También el joven Trudeau había sido miembro de fratrías nacionalistas
en el Montreal de los años cuarenta. Su paso por Harvard —donde rotuló
en la puerta de su dormitorio las palabras “ciudadano del mundo”—, al
que siguieron estudios en La Sorbona y la London School of Economics,
hizo que las escamas se le cayeran de los ojos y lamentara el gregarismo
de su primera juventud.
A su regreso a Quebec, cumplidos los 30 años,
descubrió que su provincia se había convertido en “una ciudadela de
ortodoxia bajo una mentalidad de pueblo asediado. Para ser un hombre
libre en Quebec uno tenía que nadar contra la corriente de las ideas
dominantes y de las instituciones”.(...)
A lo largo de sus 15 años como primer ministro (1968-1979 y 1980-1984),
sus dos obsesiones fueron la paz cultural de Canadá y la reforma
constitucional. En cuanto a la primera, su rechazo de todo nacionalismo,
ideología que juzgaba inevitablemente reaccionaria y etnicista, no le
hacía insensible al razonable sentimiento de agravio de la población
francófona.
A Trudeau le preocupaba la preservación de la cultura y
lengua francesa tanto como al más fogoso separatista, y nunca ahorró
críticas hacia el nacionalismo anglocanadiense. Una de sus primeras
medidas fue la aprobación de una Ley de Lenguas Oficiales que daba, en
el nivel federal, el mismo rango a inglés y francés, haciendo de Canadá
un país oficialmente bilingüe. (...)
Entonces, en 1980, vino el primer referéndum de independencia en
Quebec, durante el cual los vibrantes alegatos en contra de la
separación por parte de Trudeau —un quebequense, recuerden— resultaron
decisivos para salvaguardar la unidad del país. Trudeau prometió un
cambio constitucional si Quebec rechazaba la separación, como así
sucedió.
Salvado el abismo, Trudeau aprovechó el impulso logrado por la
victoria para forzar las negociaciones, lograr el acuerdo, repatriar la
Constitución e incluir en ella una carta de derechos y libertades
fundamentales que recogía los derechos lingüísticos de las minorías.

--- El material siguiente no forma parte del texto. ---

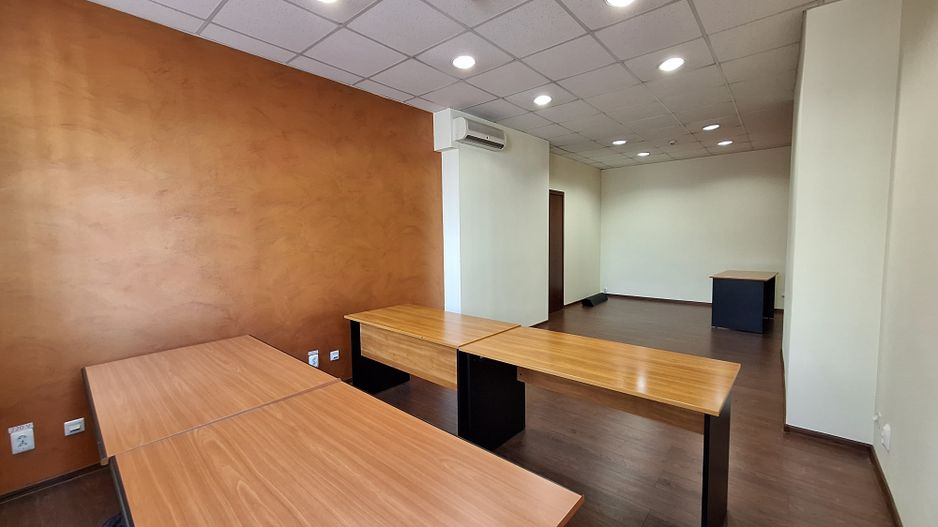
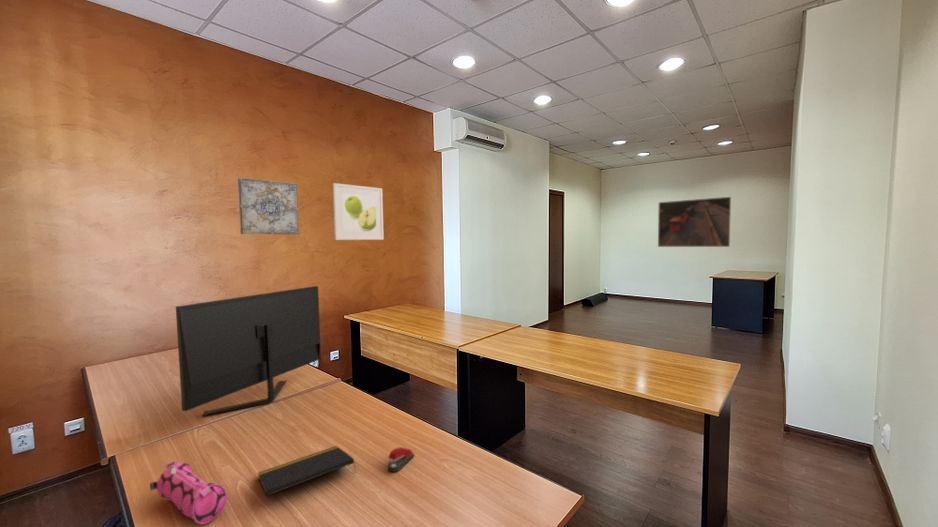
+ stapler [387,446,415,473]
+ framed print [332,182,385,241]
+ pencil case [149,460,228,526]
+ notepad [257,445,357,497]
+ wall art [237,177,300,235]
+ monitor [175,285,322,417]
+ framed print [657,196,732,248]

¿Alguna lección? Muchas. Tras despertar de su ensueño nacionalista,
Trudeau no flaqueó en sus convicciones; no buscó asilo en ambigüedades;
no postuló quebequismos, como una suerte de nacionalismo de
baja intensidad aceptable por sus paisanos; su federalismo —doctrina que
dominaba desde un punto de vista teórico— no era una forma de
disculparse frente al nacionalismo quebequés; era una consecuencia de su
patriotismo canadiense y de un cabal conocimiento de su país.
Para él,
el federalismo era la respuesta racional al derroche de emociones que
exigía el independentismo. “Una de las leyes del nacionalismo”, dice
Trudeau en La nueva traición de los intelectuales,
magnífico ensayo reminiscente del célebre alegato de Julien Benda en
1927 contra los nacionalismos europeos y lectura más que aprovechable
para los españoles de hoy, “es que consume más energías en combatir
realidades asentadas y difícilmente revocables, que en llegar a acuerdos
justos y sensatos”. (
Juan Claudio de Ramón
, El País, 19 ENE 2013)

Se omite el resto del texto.